A while ago at a previous job, an experienced software architect once suggested, for a transactional system, to separate the transactional DB from a historical DB, and continuously migrate the data differences through ETL’s. I have always thought that idea is pretty interesting, so I wonder if it makes sense to try in my little personal project.
If it was you, how would you model personal finance tracking? Is there something you think I may be missing, or that I should look into for DB modeling?
(Note: I intentionally do not track loans / investments, or at least I have not tried to integrate it for the sake of simplicity, and I have no interest in trying YET.)
In my mind, tables being identical is indeed a code smell. Combine them and add a type column, if you’re going for normalization.

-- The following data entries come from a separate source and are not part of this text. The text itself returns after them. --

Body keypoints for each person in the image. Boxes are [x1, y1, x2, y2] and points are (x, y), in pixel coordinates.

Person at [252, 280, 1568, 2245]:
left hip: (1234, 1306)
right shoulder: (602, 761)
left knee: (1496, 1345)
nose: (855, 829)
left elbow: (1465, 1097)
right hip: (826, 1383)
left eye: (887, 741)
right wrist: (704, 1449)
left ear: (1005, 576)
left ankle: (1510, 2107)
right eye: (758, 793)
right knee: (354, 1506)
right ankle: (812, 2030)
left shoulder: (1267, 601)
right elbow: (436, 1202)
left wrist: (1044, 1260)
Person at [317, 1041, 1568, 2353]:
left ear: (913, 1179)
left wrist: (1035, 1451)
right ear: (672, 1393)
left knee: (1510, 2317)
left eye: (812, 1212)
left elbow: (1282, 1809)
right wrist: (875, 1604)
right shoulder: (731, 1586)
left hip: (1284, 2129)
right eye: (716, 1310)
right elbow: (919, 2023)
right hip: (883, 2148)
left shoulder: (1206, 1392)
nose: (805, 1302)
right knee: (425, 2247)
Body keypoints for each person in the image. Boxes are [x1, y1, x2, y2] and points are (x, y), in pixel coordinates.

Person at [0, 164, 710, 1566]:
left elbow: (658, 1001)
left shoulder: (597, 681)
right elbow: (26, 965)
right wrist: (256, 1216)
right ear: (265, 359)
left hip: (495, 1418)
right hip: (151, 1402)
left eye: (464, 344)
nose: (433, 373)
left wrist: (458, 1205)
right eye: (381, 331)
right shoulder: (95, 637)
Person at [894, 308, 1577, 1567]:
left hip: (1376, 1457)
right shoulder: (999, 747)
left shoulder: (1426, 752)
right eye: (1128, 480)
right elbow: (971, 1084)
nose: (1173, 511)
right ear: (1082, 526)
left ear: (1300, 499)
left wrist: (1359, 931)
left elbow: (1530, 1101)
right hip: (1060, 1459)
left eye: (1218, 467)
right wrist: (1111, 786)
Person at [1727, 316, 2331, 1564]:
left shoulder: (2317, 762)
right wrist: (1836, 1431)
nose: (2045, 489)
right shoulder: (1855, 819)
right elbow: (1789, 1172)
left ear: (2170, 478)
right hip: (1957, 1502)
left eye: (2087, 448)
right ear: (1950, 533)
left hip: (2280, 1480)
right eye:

The one exception, for me, would be if there’s a performance issue. For example, I frequently work with data where we want to maintain history, and the easiest way to do that is to dupe each record, every time it changes. A “normalized” solution would have you do that in the same table, and just add a version ID to each record. But with a high volume of data (that you’re probably going to use VERY sparingly) that may either cause reduced performance, or just be annoying to deal with (I.E. constantly having to remember to filter to just the most-recent versions).
Also, from a higher-level business perspective, look into ledger-based accounting. It’s the generally-used system among professional accountants and accounting software. One transactions (or distributions) table (I.E. the ledger) contains all movement of money, in the form of dollar amounts being moved from a source account to a destination account. Accounts are categorized as Expenses, Income, Assets, or Liabilities (also sometimes Equity). So, if you pay an electric bill, that’s just a transaction/distribution moving money from an Asset account (E.G. “Checking XXXX”) to an expense account (E.G. “Utilities: Electricity”). Tracking expenses and income becomes simply a matter of looking at account balances, and auditing is performed by making sure all account balances, when they’re tracked ot built maybe from separate systems, or separate ledgers, add up to $0.
I agree I should get a grasp on ledger based accounting before my next project. Thanks for pointing me in the right direction!